Build performance analysis tools to identify bottlenecks in distributed MoE inference across hundreds of nodes.
Optimize network communication patterns (e.g., expert routing via NCCL/MPI) for a specific MoE architecture.
Integrate automated, optimized MoE model deployment into an MLOps CI/CD pipeline.
Debug and resolve performance degradation or correctness issues in a large-scale MoE deployment.
Evaluate and compare different model parallelism techniques (e.g., expert, tensor, pipeline parallelism) for upcoming MoE models.
You may be a good fit if you have
Proficiency in Python and C++, Pytorch, JAX.
Strong understanding of large language model architectures, particularly Mixture of Experts (MoE).
Solid understanding of distributed systems concepts, algorithms, and challenges (e.g., consensus, consistency, communication patterns).
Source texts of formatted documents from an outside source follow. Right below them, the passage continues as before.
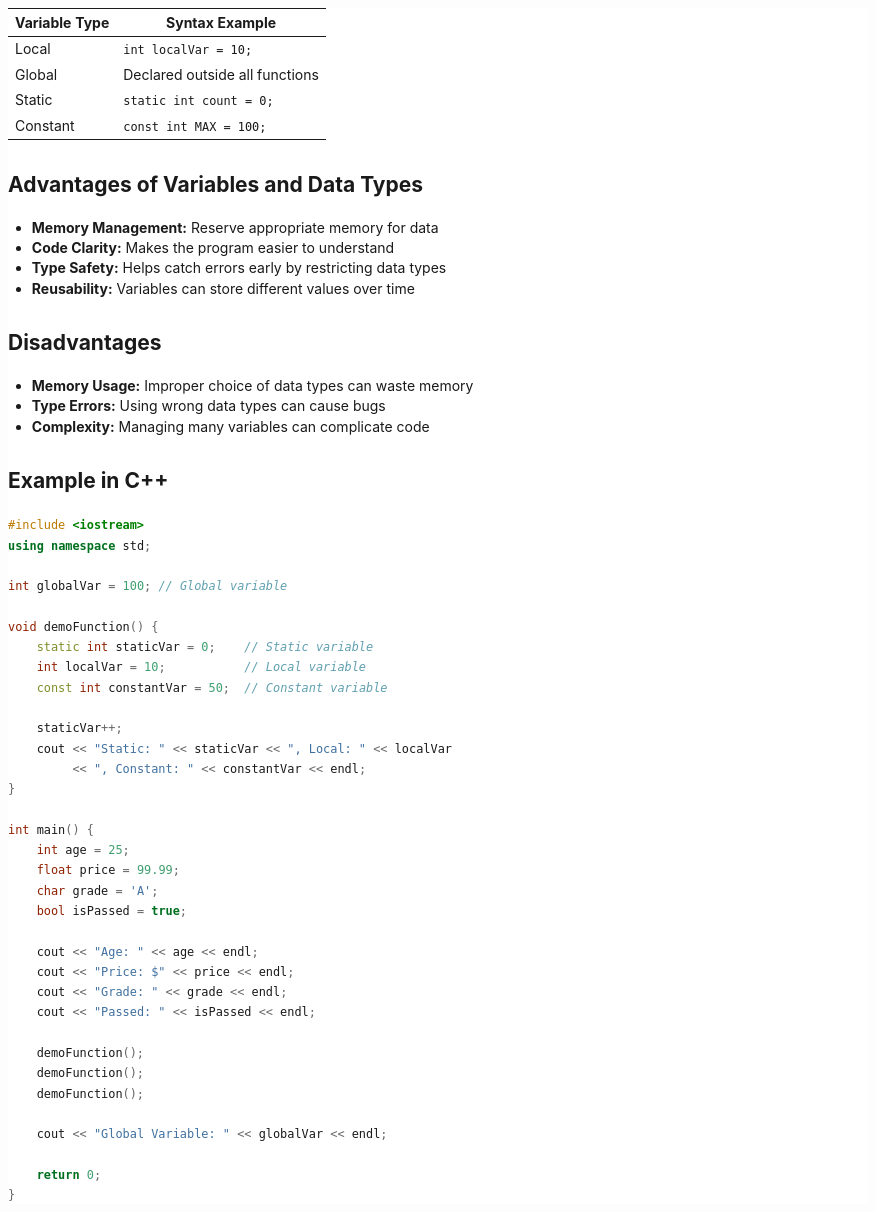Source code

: | Variable Type | Syntax Example                 |
|---------------|-------------------------------|
| Local         | `int localVar = 10;`           |
| Global        | Declared outside all functions |
| Static        | `static int count = 0;`        |
| Constant      | `const int MAX = 100;`         |


## Advantages of Variables and Data Types

- **Memory Management:** Reserve appropriate memory for data  
- **Code Clarity:** Makes the program easier to understand  
- **Type Safety:** Helps catch errors early by restricting data types  
- **Reusability:** Variables can store different values over time


## Disadvantages

- **Memory Usage:** Improper choice of data types can waste memory  
- **Type Errors:** Using wrong data types can cause bugs  
- **Complexity:** Managing many variables can complicate code


## Example in C++

```cpp
#include <iostream>
using namespace std;

int globalVar = 100; // Global variable

void demoFunction() {
    static int staticVar = 0;    // Static variable
    int localVar = 10;           // Local variable
    const int constantVar = 50;  // Constant variable

    staticVar++;
    cout << "Static: " << staticVar << ", Local: " << localVar 
         << ", Constant: " << constantVar << endl;
}

int main() {
    int age = 25;
    float price = 99.99;
    char grade = 'A';
    bool isPassed = true;

    cout << "Age: " << age << endl;
    cout << "Price: $" << price << endl;
    cout << "Grade: " << grade << endl;
    cout << "Passed: " << isPassed << endl;

    demoFunction();
    demoFunction();
    demoFunction();

    cout << "Global Variable: " << globalVar << endl;

    return 0;
}
```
Experience in developing and optimizing software for distributed computing environments.
Strong understanding of operating systems (Linux preferred) and underlying hardware, including accelerator architectures (GPUs, TPUs) and high-speed interconnect technologies (e.g., NVLink, InfiniBand).
Experience analyzing performance traces and logs from distributed systems and ML workloads.
Strong candidates may also have experience with
Experience with cluster orchestration technologies (Kubernetes, Slurm) and ML platforms (Ray, Kubeflow).
Experience with specific model parallelism libraries or frameworks (e.g., DeepSpeed, Megatron-LM, FairScale, GSPMD, vLLM).
Familiarity with high-performance communication libraries (e.g., MPI, NCCL).
Experience with ML-specific profiling and debugging tools (e.g., NVIDIA Nsight Systems, PyTorch Profiler, TensorBoard).
Ideal Background:
Candidates with experience deploying large-scale LLMs in distributed environments.
Candidates with a deep understanding and hands-on experience designing, implementing, or optimizing MoE architectures.
Candidates who have developed software specifically for optimizing distributed computation (e.g., communication optimization, load balancing, custom kernels).
Candidates experienced in performance analysis, bottleneck identification, and optimization for distributed AI/HPC workloads.
Candidates familiar with mapping complex computational graphs onto parallel and distributed hardware.
Candidates with a background in High-Performance Computing (HPC) applied to Machine Learning problems.
Benefits
Full medical, dental, and vision packages, with 100% of premium covered
Housing subsidy of $2,000/month for those living within walking distance of the office
Daily lunch and dinner in our office
Relocation support for those moving to West San Jose
How we’re different
Etched believes in the Bitter Lesson. We think most of the progress in the AI field has come from using more FLOPs to train and run models, and the best way to get more FLOPs is to build model-specific hardware. Larger and larger training runs encourage companies to consolidate around fewer model architectures, which creates a market for single-model ASICs.
We are a fully in-person team in West San Jose, and greatly value engineering skills. We do not have boundaries between engineering and research, and we expect all of our technical staff to contribute to both as needed.
Etched.ai is the developer of Sohu, an AI chip optimized for transformer models. By embedding the transformer architecture into its chips, Etched.ai is pioneering the creation of the servers for transformer inference.